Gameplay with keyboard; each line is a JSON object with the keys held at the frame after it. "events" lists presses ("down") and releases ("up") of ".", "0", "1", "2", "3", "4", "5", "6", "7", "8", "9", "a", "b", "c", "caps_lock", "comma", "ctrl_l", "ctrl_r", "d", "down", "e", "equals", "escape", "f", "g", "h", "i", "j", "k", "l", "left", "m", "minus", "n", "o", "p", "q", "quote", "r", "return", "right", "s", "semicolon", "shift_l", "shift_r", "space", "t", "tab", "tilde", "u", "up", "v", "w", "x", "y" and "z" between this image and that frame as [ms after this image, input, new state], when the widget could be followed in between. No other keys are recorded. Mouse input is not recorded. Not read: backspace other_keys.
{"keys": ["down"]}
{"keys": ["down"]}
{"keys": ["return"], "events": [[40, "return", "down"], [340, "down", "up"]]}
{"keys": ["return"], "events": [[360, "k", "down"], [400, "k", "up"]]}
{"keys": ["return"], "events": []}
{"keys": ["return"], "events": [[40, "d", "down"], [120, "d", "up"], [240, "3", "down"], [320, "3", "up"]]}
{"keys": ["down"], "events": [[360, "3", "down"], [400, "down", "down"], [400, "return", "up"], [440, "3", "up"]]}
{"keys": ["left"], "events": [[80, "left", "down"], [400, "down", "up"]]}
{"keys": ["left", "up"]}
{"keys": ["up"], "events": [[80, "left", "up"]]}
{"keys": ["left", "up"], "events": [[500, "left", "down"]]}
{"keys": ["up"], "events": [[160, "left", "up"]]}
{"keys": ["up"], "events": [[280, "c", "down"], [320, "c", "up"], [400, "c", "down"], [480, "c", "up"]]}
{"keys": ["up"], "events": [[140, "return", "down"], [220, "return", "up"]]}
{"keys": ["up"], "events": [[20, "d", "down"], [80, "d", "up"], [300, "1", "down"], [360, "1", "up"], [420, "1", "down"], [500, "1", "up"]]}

--------------------

> **What the task asks**: Restate the listing word for word.

> **Solved exercise**:
Gameplay with keyboard; each line is a JSON object with the keys held at the frame after it. "events" lists presses ("down") and releases ("up") of ".", "0", "1", "2", "3", "4", "5", "6", "7", "8", "9", "a", "b", "c", "caps_lock", "comma", "ctrl_l", "ctrl_r", "d", "down", "e", "equals", "escape", "f", "g", "h", "i", "j", "k", "l", "left", "m", "minus", "n", "o", "p", "q", "quote", "r", "return", "right", "s", "semicolon", "shift_l", "shift_r", "space", "t", "tab", "tilde", "u", "up", "v", "w", "x", "y" and "z" between this image and that frame as [ms after this image, input, new state], when the widget could be followed in between. No other keys are recorded. Mouse input is not recorded. Not read: backspace other_keys.
{"keys": ["down"]}
{"keys": ["down"]}
{"keys": ["return"], "events": [[40, "return", "down"], [340, "down", "up"]]}
{"keys": ["return"], "events": [[360, "k", "down"], [400, "k", "up"]]}
{"keys": ["return"], "events": []}
{"keys": ["return"], "events": [[40, "d", "down"], [120, "d", "up"], [240, "3", "down"], [320, "3", "up"]]}
{"keys": ["down"], "events": [[360, "3", "down"], [400, "down", "down"], [400, "return", "up"], [440, "3", "up"]]}
{"keys": ["left"], "events": [[80, "left", "down"], [400, "down", "up"]]}
{"keys": ["left", "up"]}
{"keys": ["up"], "events": [[80, "left", "up"]]}
{"keys": ["left", "up"], "events": [[500, "left", "down"]]}
{"keys": ["up"], "events": [[160, "left", "up"]]}
{"keys": ["up"], "events": [[280, "c", "down"], [320, "c", "up"], [400, "c", "down"], [480, "c", "up"]]}
{"keys": ["up"], "events": [[140, "return", "down"], [220, "return", "up"]]}
{"keys": ["up"], "events": [[20, "d", "down"], [80, "d", "up"], [300, "1", "down"], [360, "1", "up"], [420, "1", "down"], [500, "1", "up"]]}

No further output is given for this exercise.